No Integrated Offering. Neither the Company, nor any of its Affiliates, nor any person acting on its or their behalf, has directly or indirectly made any offers or sales of any security of the Company nor solicited any offers to buy any security of the Company under circumstances that would cause the offer of the Securities pursuant to this Agreement to be integrated with prior offerings by the Company for purposes of the 1933 Act or any applicable stockholder approval provisions, including, without limitation, under the rules and regulations of the Bulletin Board. No prior offering will impair the exemptions relied upon in this Offering or the Company's ability to timely comply with its obligations hereunder. Neither the Company nor any of its Affiliates will take any action or steps that would cause the offer or issuance of the Securities to be integrated with other offerings which would impair the exemptions relied upon in this Offering or the Company's ability to timely comply with its obligations hereunder. The Company will not conduct any offering other than the transactions contemplated hereby that may be integrated with the offer or issuance of the Securities that would impair the exemptions relied upon in this Offering or the Company's ability to timely comply with its obligations hereunder.

No Integrated Offering from Subscription Agreement

THIS SUBSCRIPTION AGREEMENT (this "Agreement"), is dated as of March __, 2014, by and among Earth Brand Holdings, Inc., a Nevada corporation (the "Company"), and the subscribers identified on the signature page hereto (each a "Subscriber" and collectively "Subscribers").

No Integrated Offering. Neither the Company, nor any of its Affiliates, nor any person acting on its or their behalf, has directly or indirectly made any offers or sales of any security or solicited any offers to buy any security under circumstances that would cause the offer of the Securities pursuant to this Agreement to be integrated with prior offerings by the Company for purposes of the 1933 Act or any applicable stockholder approval provisions. Nor will the Company nor any of its Affiliates take any action or steps that would cause the offer or issuance of the Securities to be integrated with other offerings which would impair the exemptions relied upon in this Offering or the Company's ability to timely comply with its obligations hereunder. The Company will not conduct any offering other than the transactions contemplated hereby that will be integrated with the offer or issuance of the Securities, which would impair the exemptions relied upon in this Offering or the Company's ability to timely comply with its obligations hereunder.

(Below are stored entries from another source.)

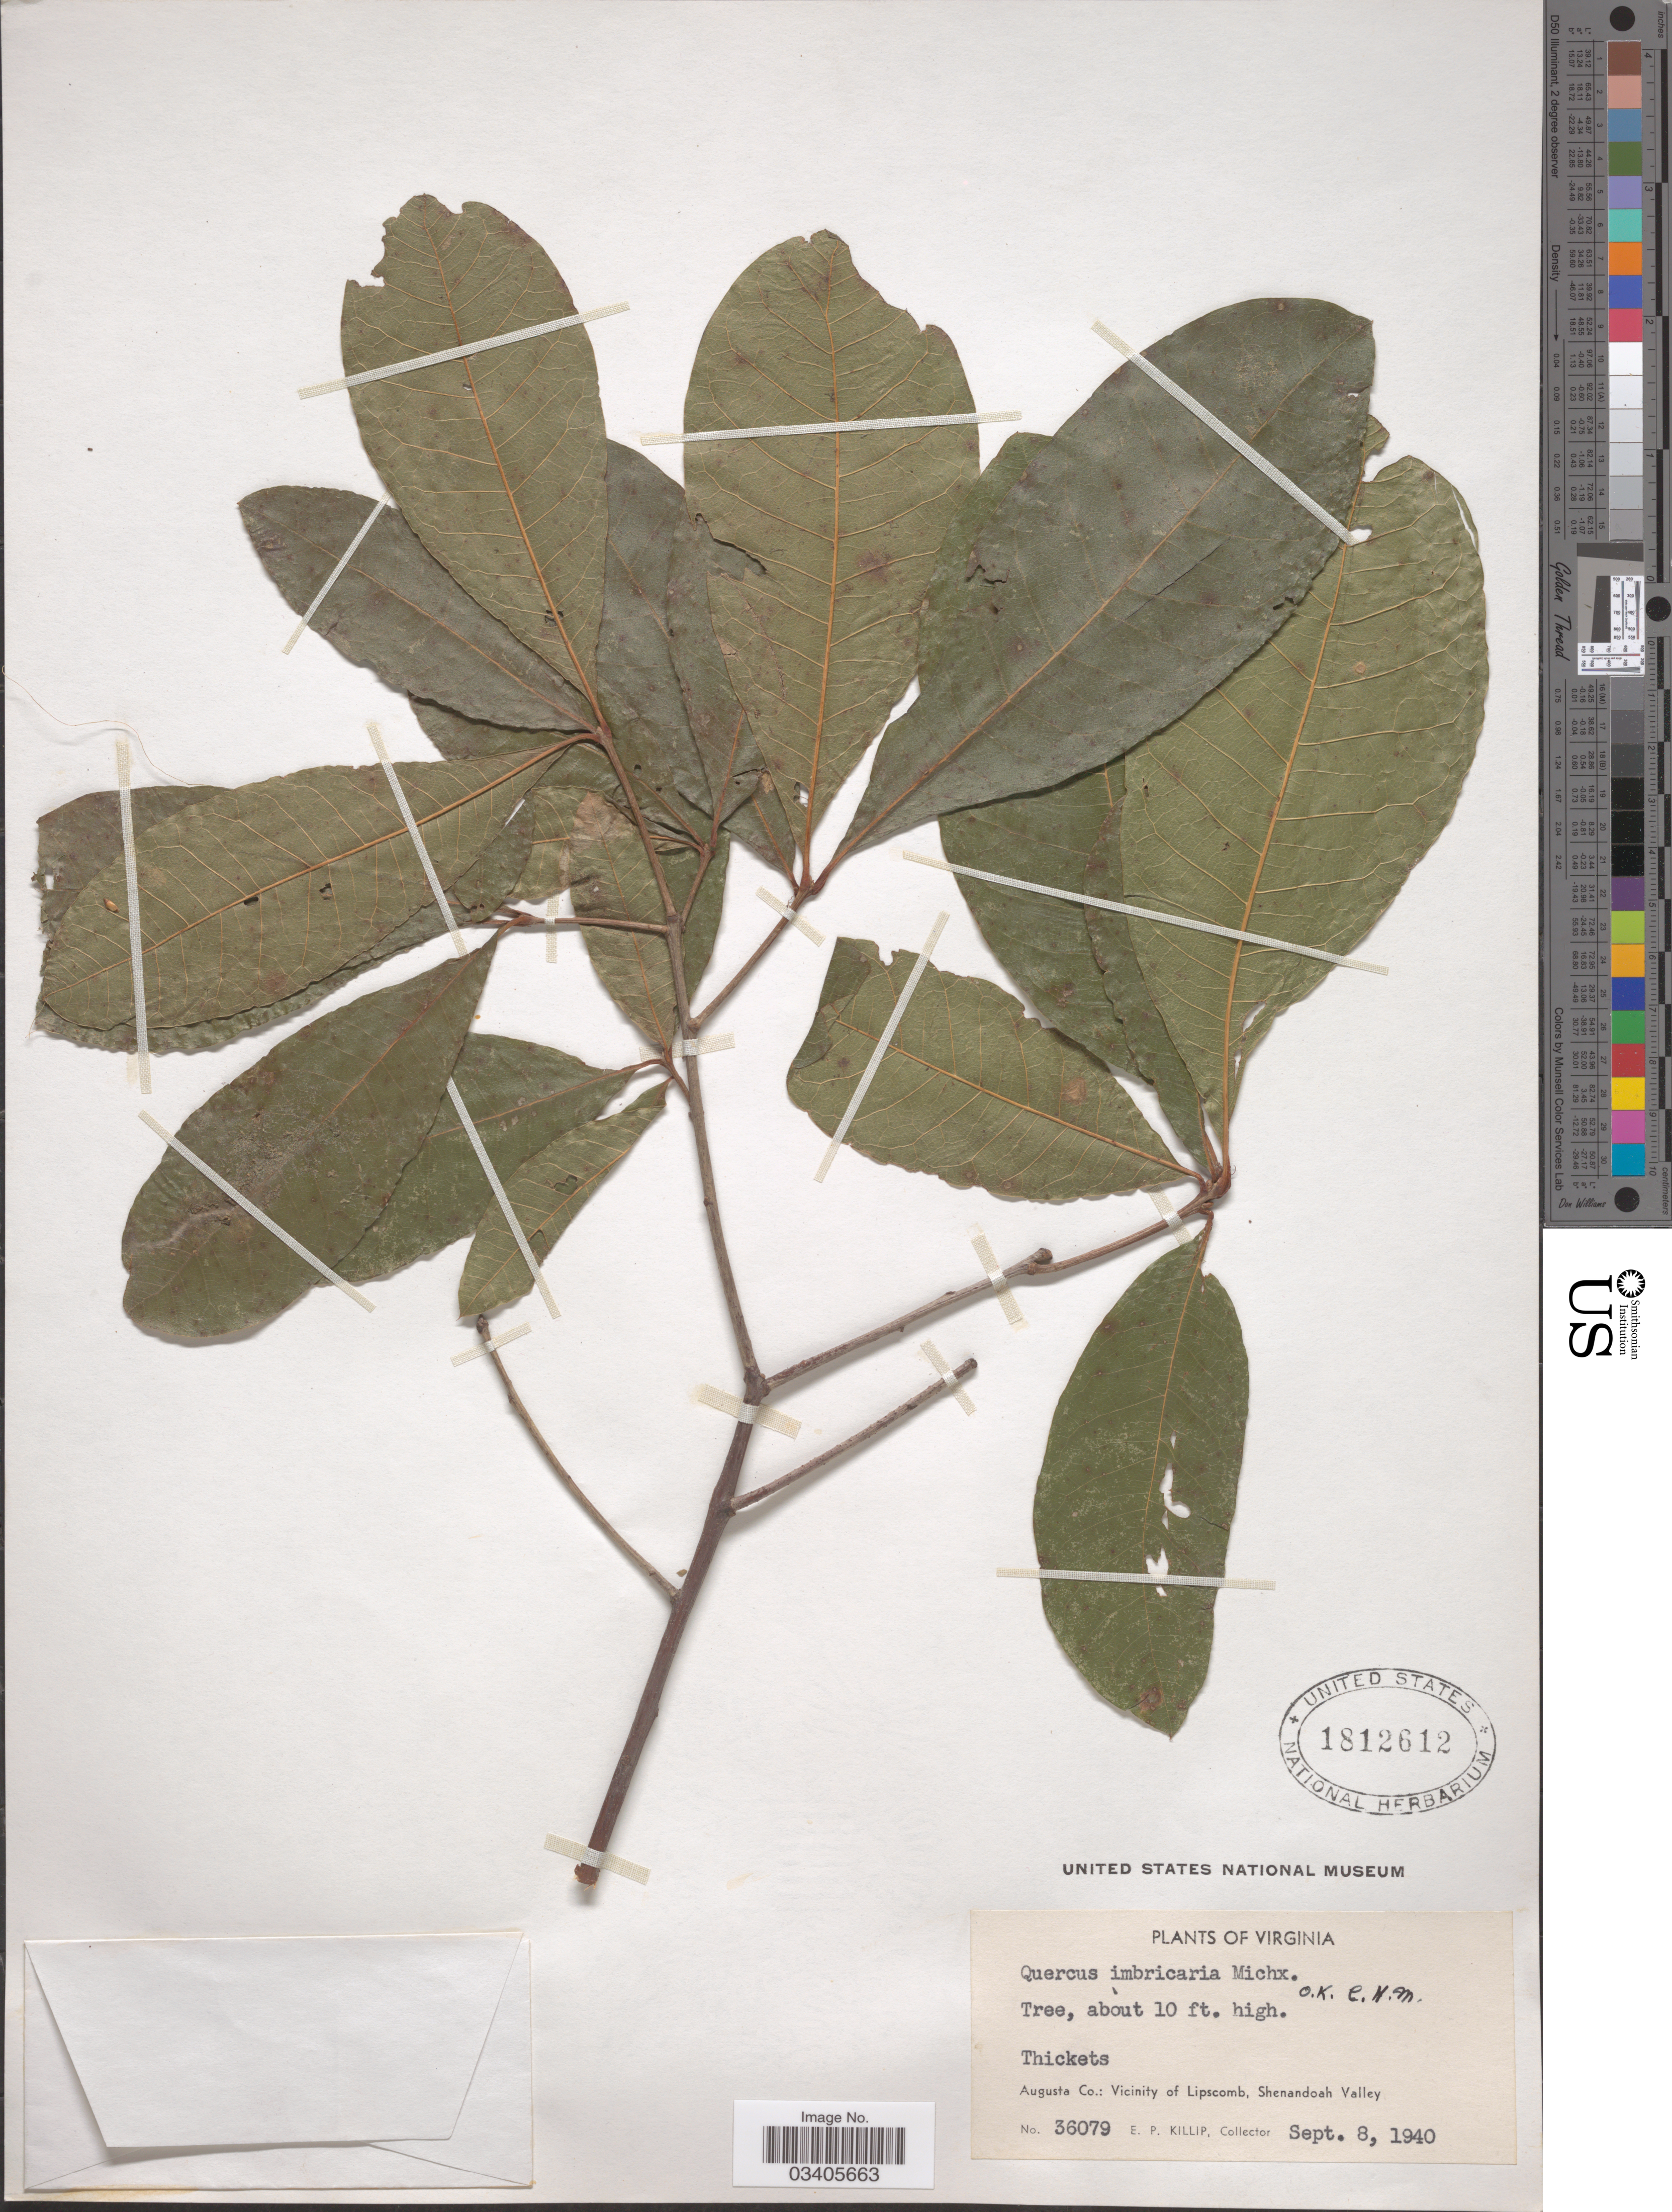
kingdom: Plantae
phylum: Tracheophyta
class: Magnoliopsida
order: Fagales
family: Fagaceae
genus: Quercus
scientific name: Quercus imbricaria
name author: Michx.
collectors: E. P. Killip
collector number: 36079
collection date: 1940-09-08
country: United States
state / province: Virginia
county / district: Augusta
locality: Augusta Co.: Vicinity of Lipscomb, Shenandoah Valley.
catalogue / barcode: US 1812612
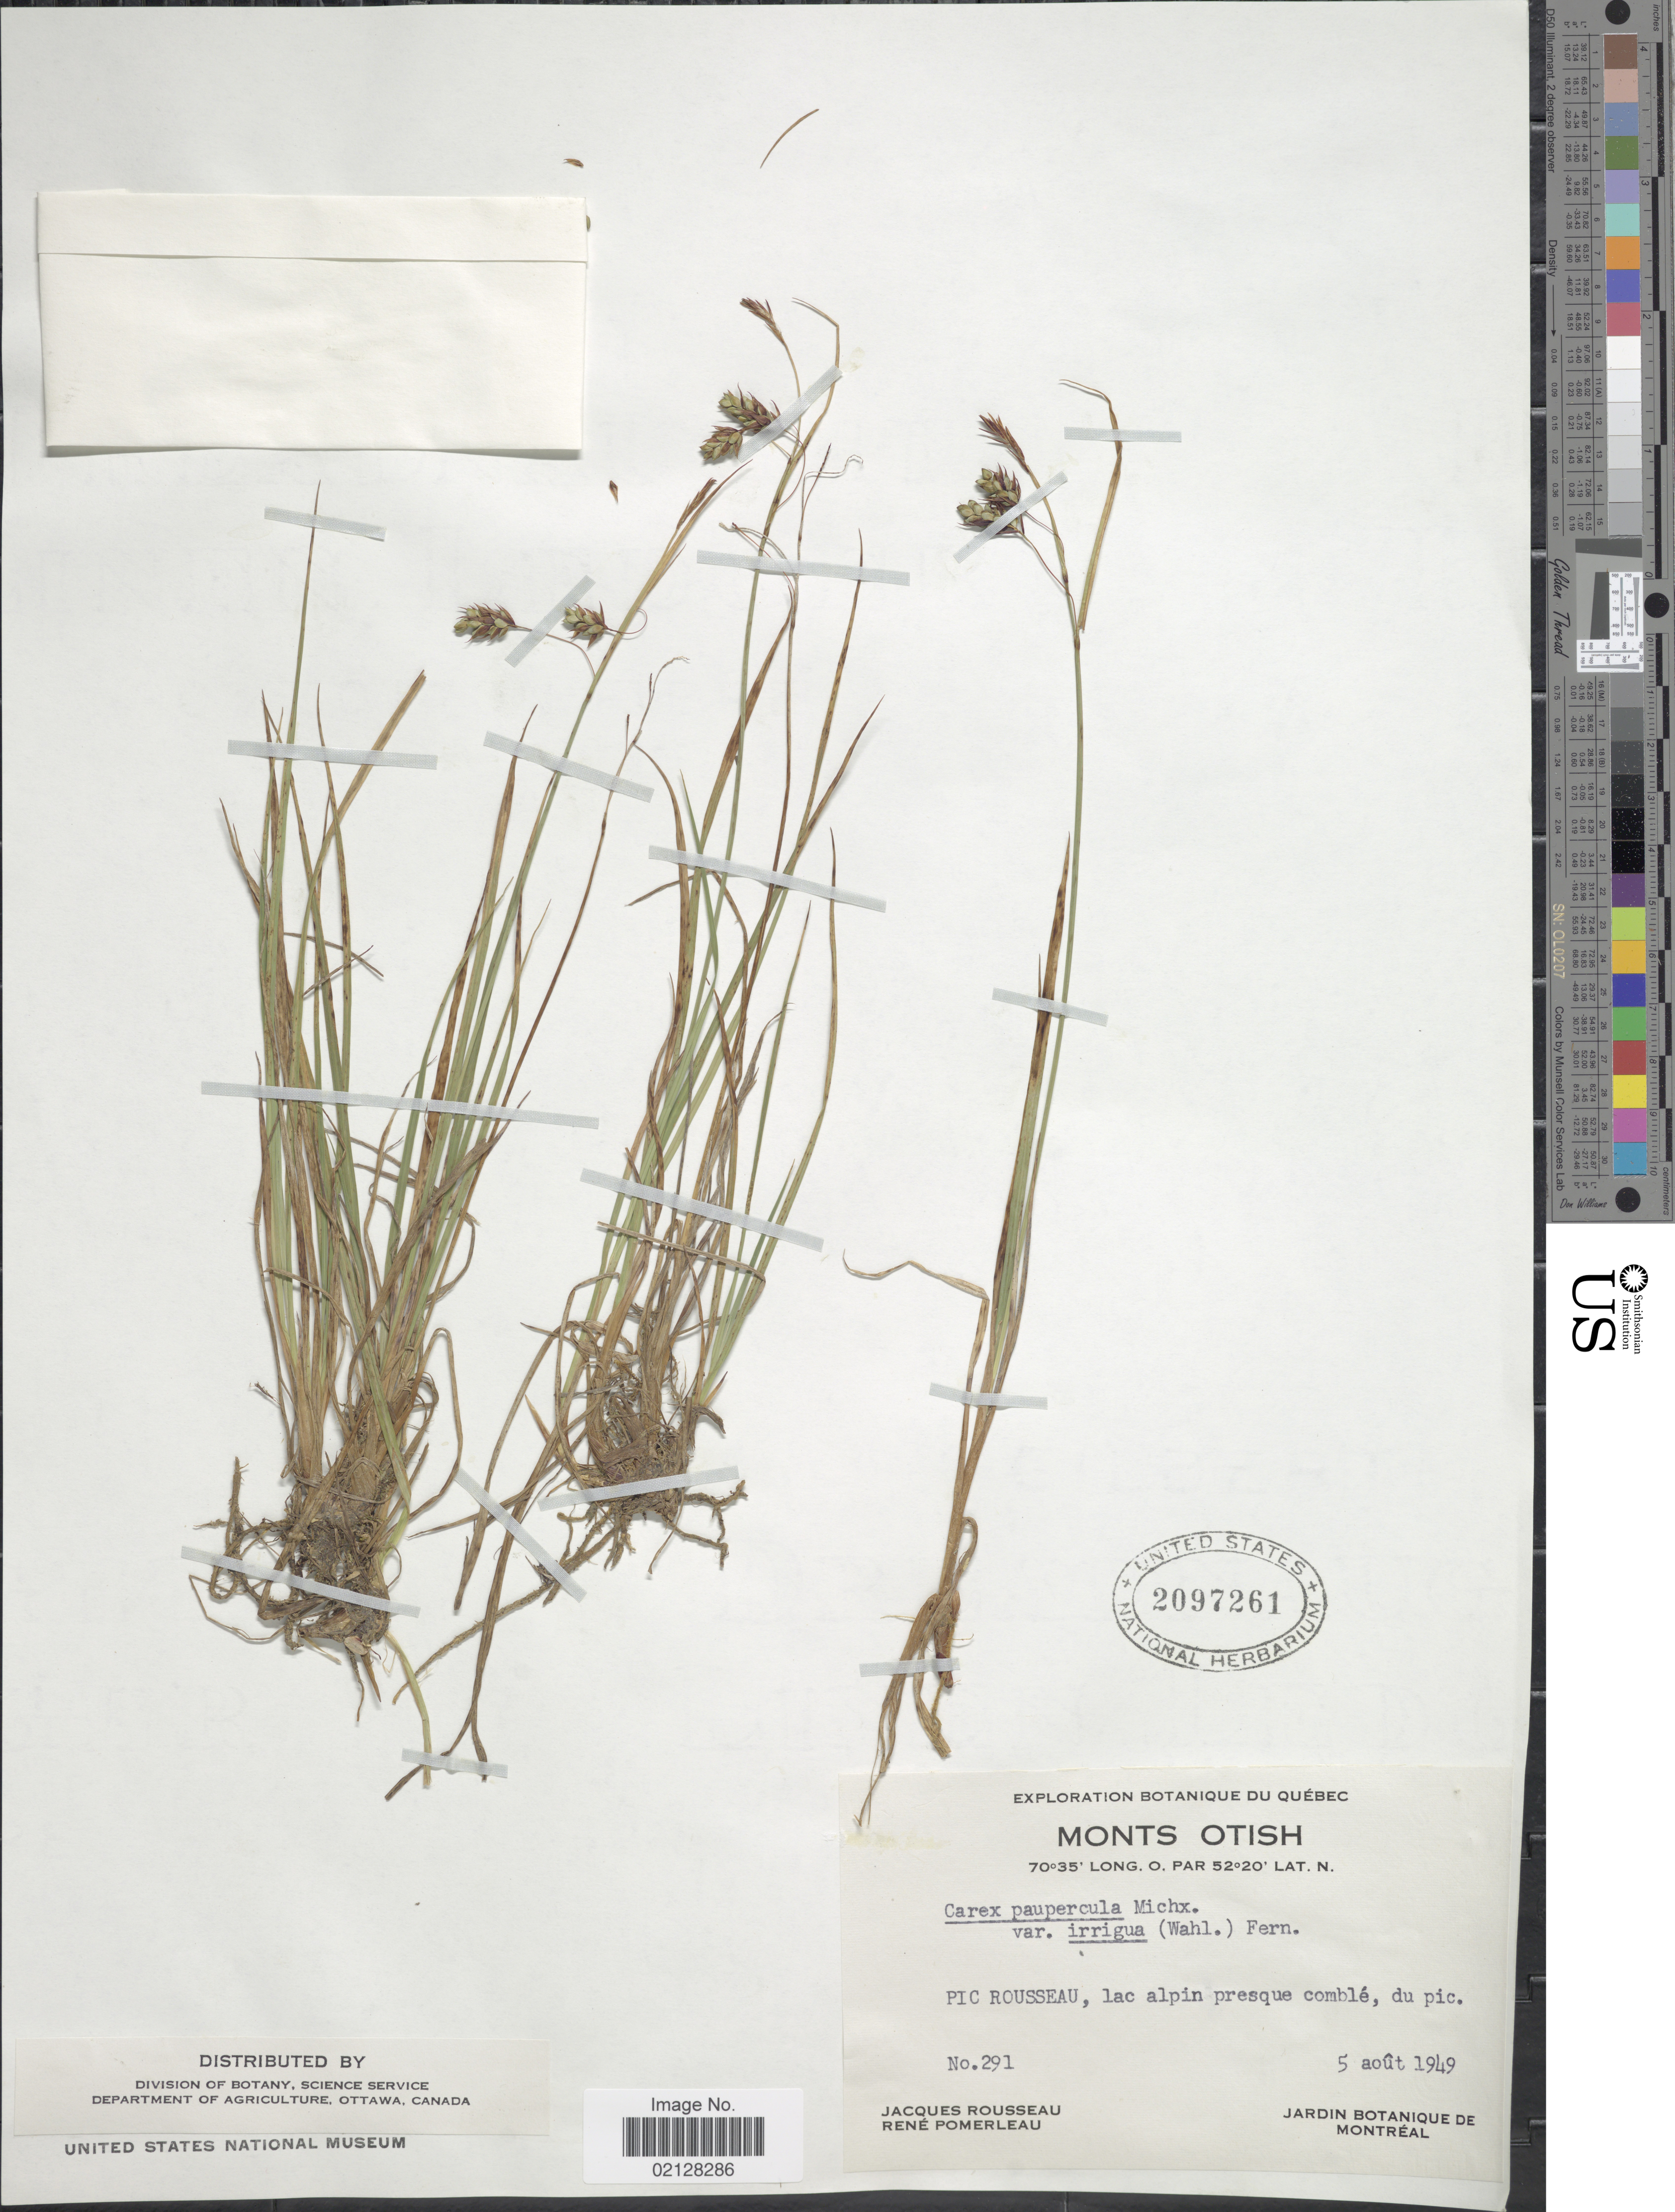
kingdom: Plantae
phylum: Tracheophyta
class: Liliopsida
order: Poales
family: Cyperaceae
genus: Carex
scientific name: Carex magellanica subsp. irrigua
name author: (Wahlenb.) Hiitonen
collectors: J. Rousseau & R. Pomerleau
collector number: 291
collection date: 1949-08-05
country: Canada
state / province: Quebec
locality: Monts Otish. Pic Rousseau, lac alpin presque comble, du pic.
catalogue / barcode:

No Integrated Offering from Note Purchase Agreement

THIS NOTE PURCHASE AGREEMENT (this "Agreement"), is dated as of July 22, 2014, by and between FluoroPharma Medical, Inc., a Nevada corporation (the "Company"), and the Purchasers identified on Schedule 1 hereto (the "Purchasers").

No Integrated Offering. Neither the Company, nor any of its Affiliates, nor any person acting on its or their behalf, has directly or indirectly made any offers or sales of any security of the Company nor solicited any offers to buy any security of the Company under circumstances that would cause the offer of the Securities pursuant to this Agreement to be integrated with prior offerings by the Company for purposes of impairing the exemptions relied on with respect to the 1933 Act or any applicable stockholder approval provisions, including, without limitation, under the rules and regulations of the Bulletin Board. No prior offering will impair the exemptions relied upon in this Offering or the Company's ability to timely comply with its obligations hereunder. Neither the Company nor any of its Affiliates will take any action or suffer any inaction or conduct any offering other than the transactions contemplated hereby that may be integrated with the offer or issuance of the Securities or that would impair the exemptions relied upon in this Offering or the Company's ability to timely comply with its obligations hereunder.